I have always told my young daughters to use the word ‘pussy’ for their sexual anatomy, which I consider to be about as rude as the word ‘willie’. I was really quite angry when our young nanny told them to use the phrase ‘front-bottom’ instead. It would seem that women are offended by almost any explicit reference to their genitals regardless of who is making the comment.

By accepting intercourse, regardless of female orgasm, women never need to engage on other more explicitly sexual activities. It’s this aversion to the physical that gives men the impression that women are sexually inhibited. The facts are: female sexual arousal does not occur as easily as male but also women do not obtain the same rewards that men do from physical intimacy.

Excerpt from Jane’s book Ways Women Orgasm (2011)

4 comments for “Why do women not always appreciate displays of male sexuality?

  1. Ibrahim_mahmood
    February 22, 2017 at 1:37 pm

    hello Jane, yet another great story….although i have never passed remarks to women passers-by but always wondered why men do it….i think they do it because they like attention, maybe….but one thing is for sure that its really rude to do it…..i love it when you ask the question “imagine you had to wear your penis on your chest under your tee shirt but essentially for the whole world to see”….if that would happen suicide rate in men will surge drastically and the world as we know it would not exist!! 🙂 …..nice one, again

  2. Jane
    February 22, 2017 at 3:09 pm

    Thanks for your support! As I said, I love men’s enthusiasm for women and sex. It’s just perhaps sometimes a few men need to give some thought to some of the cruder comments that can be miscontrued when coming from a complete stranger.

  3. Roy_C
    February 22, 2017 at 5:15 pm

    Yes, yes. Male sexuality can be crude.

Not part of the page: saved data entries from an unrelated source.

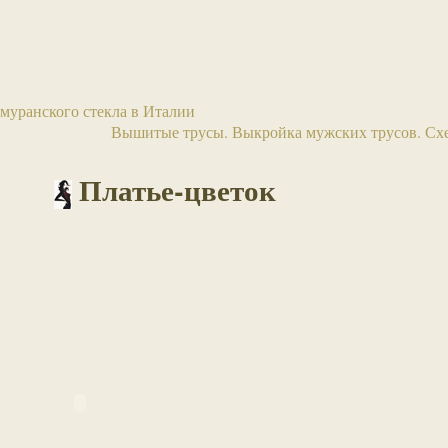
муранского стекла в Италии
Вышитые трусы. Выкройка мужских трусов. Сх
Платье-цветок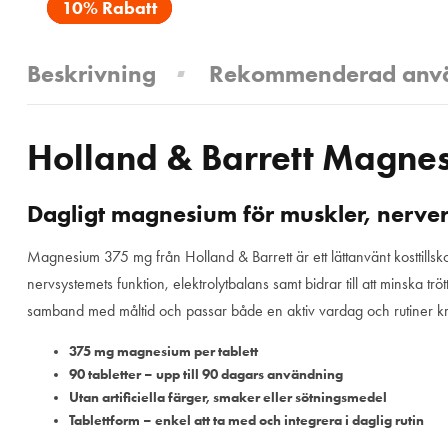
10% Rabatt
Beskrivning
Rekommenderad anv
Holland & Barrett Magnes
Dagligt magnesium för muskler, nerver
Magnesium 375 mg från Holland & Barrett är ett lättanvänt kosttillsko
nervsystemets funktion, elektrolytbalans samt bidrar till att minska t
samband med måltid och passar både en aktiv vardag och rutiner kr
375 mg magnesium per tablett
90 tabletter – upp till 90 dagars användning
Utan artificiella färger, smaker eller sötningsmedel
Tablettform – enkel att ta med och integrera i daglig rutin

Sometimes, in the right situation, that very crudeness will heighten a woman’s experience. The right situation would be one in which she knew that the man actually cared for her.

    Women with a higher degree of testosterone than their peers are the very ones most likely to seek out sexual experiences of a more impersonal kind than their more traditional and less testosterone-charged women friends.

    These women understand, or are willing to try to understand, men’s sexuality without condemning it.

    What we really need to do is integrate in all the cruder aspects of sexuality while subsuming them to differentiated feeling. Differentiated feeling would be the conscious, as opposed to the unconscious, use of the feeling function, one that would respect the other as a source of the Divine, what Jung calls “the Self”, affirming, not demeaning, the other.

  4. Jane
    February 22, 2017 at 5:49 pm

    Thanks Roy.

    I agree that there is definitely a wide range of attitudes to sex from different women: from women who are disgusted by any mention of the word to others who are amenable (in the right circumstances) to the sexual attentions of a respectful admirer.

    Most men come to understand this perspective particularly when they have mothers, sisters or daughters they care about.

    Some women come to understand that at a certain level the male sexual response works by the male responding instinctively to his sex drive. Other women assume that they have the exact same response as men do because they never realise the intensity of men’s interest in sex.

    For example, many women today are not educated about men’s interest in pornography and masturbation or they dismiss it as an irrelevant trivial difference between the male and the female experience.